[The data]

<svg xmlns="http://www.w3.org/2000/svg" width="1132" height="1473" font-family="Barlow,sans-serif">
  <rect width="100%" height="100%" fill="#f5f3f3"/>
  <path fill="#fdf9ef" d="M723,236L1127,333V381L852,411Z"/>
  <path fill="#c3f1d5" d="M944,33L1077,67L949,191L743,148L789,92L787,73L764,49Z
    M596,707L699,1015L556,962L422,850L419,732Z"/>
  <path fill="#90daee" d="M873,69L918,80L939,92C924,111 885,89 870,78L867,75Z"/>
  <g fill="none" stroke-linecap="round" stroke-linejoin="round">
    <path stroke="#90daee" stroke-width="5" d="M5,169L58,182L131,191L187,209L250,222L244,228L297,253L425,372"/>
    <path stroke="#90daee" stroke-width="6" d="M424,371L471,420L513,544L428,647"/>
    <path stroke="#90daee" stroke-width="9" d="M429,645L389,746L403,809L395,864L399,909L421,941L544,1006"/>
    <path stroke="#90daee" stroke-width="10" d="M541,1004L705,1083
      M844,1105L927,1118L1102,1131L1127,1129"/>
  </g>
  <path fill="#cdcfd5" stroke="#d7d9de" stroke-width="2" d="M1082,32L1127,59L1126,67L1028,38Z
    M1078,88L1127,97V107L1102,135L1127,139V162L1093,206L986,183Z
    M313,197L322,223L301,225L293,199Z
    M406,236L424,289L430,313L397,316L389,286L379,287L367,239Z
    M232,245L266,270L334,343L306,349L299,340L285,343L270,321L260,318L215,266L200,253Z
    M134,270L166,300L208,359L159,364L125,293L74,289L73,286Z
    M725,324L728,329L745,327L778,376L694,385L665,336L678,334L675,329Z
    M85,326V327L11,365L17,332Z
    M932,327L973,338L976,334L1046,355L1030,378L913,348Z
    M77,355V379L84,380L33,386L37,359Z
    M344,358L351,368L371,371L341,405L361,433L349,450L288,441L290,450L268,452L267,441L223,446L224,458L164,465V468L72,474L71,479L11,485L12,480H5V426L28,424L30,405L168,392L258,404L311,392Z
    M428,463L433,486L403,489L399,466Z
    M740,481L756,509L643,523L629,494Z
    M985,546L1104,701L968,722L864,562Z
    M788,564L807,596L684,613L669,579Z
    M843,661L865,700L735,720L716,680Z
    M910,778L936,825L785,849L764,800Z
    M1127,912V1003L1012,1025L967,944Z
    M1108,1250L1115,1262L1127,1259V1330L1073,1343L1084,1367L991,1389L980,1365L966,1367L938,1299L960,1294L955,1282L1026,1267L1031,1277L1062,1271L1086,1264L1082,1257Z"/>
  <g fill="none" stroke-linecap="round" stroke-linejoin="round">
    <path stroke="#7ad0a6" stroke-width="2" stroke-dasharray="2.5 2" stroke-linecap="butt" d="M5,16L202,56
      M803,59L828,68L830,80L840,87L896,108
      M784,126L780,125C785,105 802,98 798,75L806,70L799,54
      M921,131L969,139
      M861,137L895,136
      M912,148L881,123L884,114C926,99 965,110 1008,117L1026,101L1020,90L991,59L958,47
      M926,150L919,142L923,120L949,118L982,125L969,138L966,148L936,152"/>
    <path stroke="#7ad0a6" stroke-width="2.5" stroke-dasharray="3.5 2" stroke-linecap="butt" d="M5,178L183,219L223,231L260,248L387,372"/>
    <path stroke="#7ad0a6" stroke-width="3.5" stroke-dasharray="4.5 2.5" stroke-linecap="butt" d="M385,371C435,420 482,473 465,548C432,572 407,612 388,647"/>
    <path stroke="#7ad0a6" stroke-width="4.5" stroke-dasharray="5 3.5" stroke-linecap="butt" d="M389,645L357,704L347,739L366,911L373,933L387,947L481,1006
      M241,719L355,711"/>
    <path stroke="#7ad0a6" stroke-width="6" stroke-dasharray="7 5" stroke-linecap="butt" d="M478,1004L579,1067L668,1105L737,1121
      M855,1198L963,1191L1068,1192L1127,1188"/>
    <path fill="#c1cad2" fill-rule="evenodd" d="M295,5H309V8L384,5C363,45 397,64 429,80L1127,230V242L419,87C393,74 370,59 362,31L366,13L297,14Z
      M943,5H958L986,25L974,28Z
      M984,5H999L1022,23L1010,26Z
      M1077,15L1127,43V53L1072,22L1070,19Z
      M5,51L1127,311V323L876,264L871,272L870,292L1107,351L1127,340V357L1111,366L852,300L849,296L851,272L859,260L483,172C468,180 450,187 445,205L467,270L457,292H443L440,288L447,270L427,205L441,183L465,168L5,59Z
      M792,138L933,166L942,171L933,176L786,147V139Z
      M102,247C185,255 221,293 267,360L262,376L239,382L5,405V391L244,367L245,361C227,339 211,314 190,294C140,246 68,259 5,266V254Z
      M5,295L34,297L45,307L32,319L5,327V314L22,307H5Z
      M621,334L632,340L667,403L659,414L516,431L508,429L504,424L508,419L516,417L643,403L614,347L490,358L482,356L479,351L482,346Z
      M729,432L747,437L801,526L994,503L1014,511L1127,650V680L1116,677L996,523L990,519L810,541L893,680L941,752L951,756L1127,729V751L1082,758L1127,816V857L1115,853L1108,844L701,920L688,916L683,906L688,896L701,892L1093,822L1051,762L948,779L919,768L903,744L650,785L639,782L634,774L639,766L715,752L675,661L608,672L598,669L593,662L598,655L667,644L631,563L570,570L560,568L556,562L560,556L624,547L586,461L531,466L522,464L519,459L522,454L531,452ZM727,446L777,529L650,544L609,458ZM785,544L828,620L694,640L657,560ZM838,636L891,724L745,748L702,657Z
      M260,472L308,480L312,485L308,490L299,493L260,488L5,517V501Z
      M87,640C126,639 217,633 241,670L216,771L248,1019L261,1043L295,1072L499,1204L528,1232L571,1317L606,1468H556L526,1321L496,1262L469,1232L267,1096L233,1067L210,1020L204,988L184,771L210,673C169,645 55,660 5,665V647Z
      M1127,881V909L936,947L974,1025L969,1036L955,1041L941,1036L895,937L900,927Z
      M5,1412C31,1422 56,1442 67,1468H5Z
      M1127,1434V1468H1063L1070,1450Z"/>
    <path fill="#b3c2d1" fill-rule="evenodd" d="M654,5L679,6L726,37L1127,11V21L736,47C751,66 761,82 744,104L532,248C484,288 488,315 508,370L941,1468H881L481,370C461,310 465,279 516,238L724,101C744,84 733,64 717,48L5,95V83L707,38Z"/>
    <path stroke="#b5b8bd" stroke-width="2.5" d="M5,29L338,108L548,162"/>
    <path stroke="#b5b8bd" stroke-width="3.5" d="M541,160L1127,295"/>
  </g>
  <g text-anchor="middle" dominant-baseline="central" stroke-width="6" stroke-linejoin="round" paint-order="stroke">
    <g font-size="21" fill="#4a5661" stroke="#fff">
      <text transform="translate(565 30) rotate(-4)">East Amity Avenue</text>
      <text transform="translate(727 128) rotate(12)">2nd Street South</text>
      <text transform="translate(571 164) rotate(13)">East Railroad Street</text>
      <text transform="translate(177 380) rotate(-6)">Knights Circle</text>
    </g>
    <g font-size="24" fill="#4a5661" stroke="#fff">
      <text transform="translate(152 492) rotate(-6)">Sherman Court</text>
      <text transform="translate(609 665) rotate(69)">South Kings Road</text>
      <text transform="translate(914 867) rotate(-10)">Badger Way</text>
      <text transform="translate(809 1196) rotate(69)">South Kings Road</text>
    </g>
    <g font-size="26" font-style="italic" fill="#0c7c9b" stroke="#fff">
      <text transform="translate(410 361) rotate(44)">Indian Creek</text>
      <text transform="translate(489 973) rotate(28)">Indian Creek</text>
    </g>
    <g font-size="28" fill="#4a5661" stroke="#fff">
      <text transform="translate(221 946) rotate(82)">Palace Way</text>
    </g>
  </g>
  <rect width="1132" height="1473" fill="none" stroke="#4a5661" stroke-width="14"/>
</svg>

[/The data]

**Task brief**
Within the listing above, give again exactly every line from the line with "M985,546L1104,701L968,722L864,562Z" through the line with "M984,5H999L1022,23L1010,26Z", both included, and no other line.

**Response area**
    M985,546L1104,701L968,722L864,562Z
    M788,564L807,596L684,613L669,579Z
    M843,661L865,700L735,720L716,680Z
    M910,778L936,825L785,849L764,800Z
    M1127,912V1003L1012,1025L967,944Z
    M1108,1250L1115,1262L1127,1259V1330L1073,1343L1084,1367L991,1389L980,1365L966,1367L938,1299L960,1294L955,1282L1026,1267L1031,1277L1062,1271L1086,1264L1082,1257Z"/>
  <g fill="none" stroke-linecap="round" stroke-linejoin="round">
    <path stroke="#7ad0a6" stroke-width="2" stroke-dasharray="2.5 2" stroke-linecap="butt" d="M5,16L202,56
      M803,59L828,68L830,80L840,87L896,108
      M784,126L780,125C785,105 802,98 798,75L806,70L799,54
      M921,131L969,139
      M861,137L895,136
      M912,148L881,123L884,114C926,99 965,110 1008,117L1026,101L1020,90L991,59L958,47
      M926,150L919,142L923,120L949,118L982,125L969,138L966,148L936,152"/>
    <path stroke="#7ad0a6" stroke-width="2.5" stroke-dasharray="3.5 2" stroke-linecap="butt" d="M5,178L183,219L223,231L260,248L387,372"/>
    <path stroke="#7ad0a6" stroke-width="3.5" stroke-dasharray="4.5 2.5" stroke-linecap="butt" d="M385,371C435,420 482,473 465,548C432,572 407,612 388,647"/>
    <path stroke="#7ad0a6" stroke-width="4.5" stroke-dasharray="5 3.5" stroke-linecap="butt" d="M389,645L357,704L347,739L366,911L373,933L387,947L481,1006
      M241,719L355,711"/>
    <path stroke="#7ad0a6" stroke-width="6" stroke-dasharray="7 5" stroke-linecap="butt" d="M478,1004L579,1067L668,1105L737,1121
      M855,1198L963,1191L1068,1192L1127,1188"/>
    <path fill="#c1cad2" fill-rule="evenodd" d="M295,5H309V8L384,5C363,45 397,64 429,80L1127,230V242L419,87C393,74 370,59 362,31L366,13L297,14Z
      M943,5H958L986,25L974,28Z
      M984,5H999L1022,23L1010,26Z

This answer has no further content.